Cross Posted at Legal Schnauzer
Campus Crest Communities has a business plan that sounds so splendid you want to slap your forehead and say, "Why didn't I think of that?"
Founders of the Charlotte-based company realized several years ago that America's colleges and universities faced a shortage of dormitory space. Many on-campus dorms had grown outdated, and such facilities are increasingly expensive to build. Plus, today's prospective college students, raised on the Internet, cable TV, and electronic devices, are turned off by the cramped and spartan dorm rooms of yesteryear. They want amenities, and they want them now.
Ted Rollins, founder and CEO of Campus Crest, had an idea: His company would replace the blah, publicly built dorms of yesterday with the privately built, "fully loaded" student housing of tomorrow. Wall Street loved the idea so much that Campus Crest completed a $380-million IPO in late 2010, and it now has almost 30 properties around the country, including one that is planned for Auburn University here in Alabama.

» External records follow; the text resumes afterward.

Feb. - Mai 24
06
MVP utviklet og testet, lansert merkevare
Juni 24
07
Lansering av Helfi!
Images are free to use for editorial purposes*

How could this idea not be a smash hit? After all, private enterprise always is more efficient than government. That's what conservatives have been telling us for years, right?
Well, conservatives might want to check out the latest news about Campus Crest Communities before taking that idea to the bank.

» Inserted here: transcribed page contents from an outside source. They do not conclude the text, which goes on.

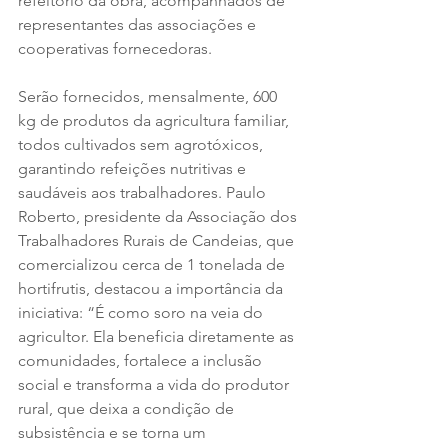
refeitório da obra, acompanhados de 
representantes das associações e 
cooperativas fornecedoras.
Serão fornecidos, mensalmente, 600 
kg de produtos da agricultura familiar, 
todos cultivados sem agrotóxicos, 
garantindo refeições nutritivas e 
saudáveis aos trabalhadores. Paulo 
Roberto, presidente da Associação dos 
Trabalhadores Rurais de Candeias, que 
comercializou cerca de 1 tonelada de 
hortifrutis, destacou a importância da 
iniciativa: “É como soro na veia do 
agricultor. Ela beneficia diretamente as 
comunidades, fortalece a inclusão 
social e transforma a vida do produtor 
rural, que deixa a condição de 
subsistência e se torna um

One of Campus Crest's newest properties under The Grove brand opened August 20 at the University of North Texas. Three young men were injured on September 3 when a third-floor balcony collapsed at The Grove in Denton, Texas, and they fell to the parking lot below. (See missing balcony in photo above.) One of the men was listed in serious condition, and all had injuries that are believed to be non-life threatening.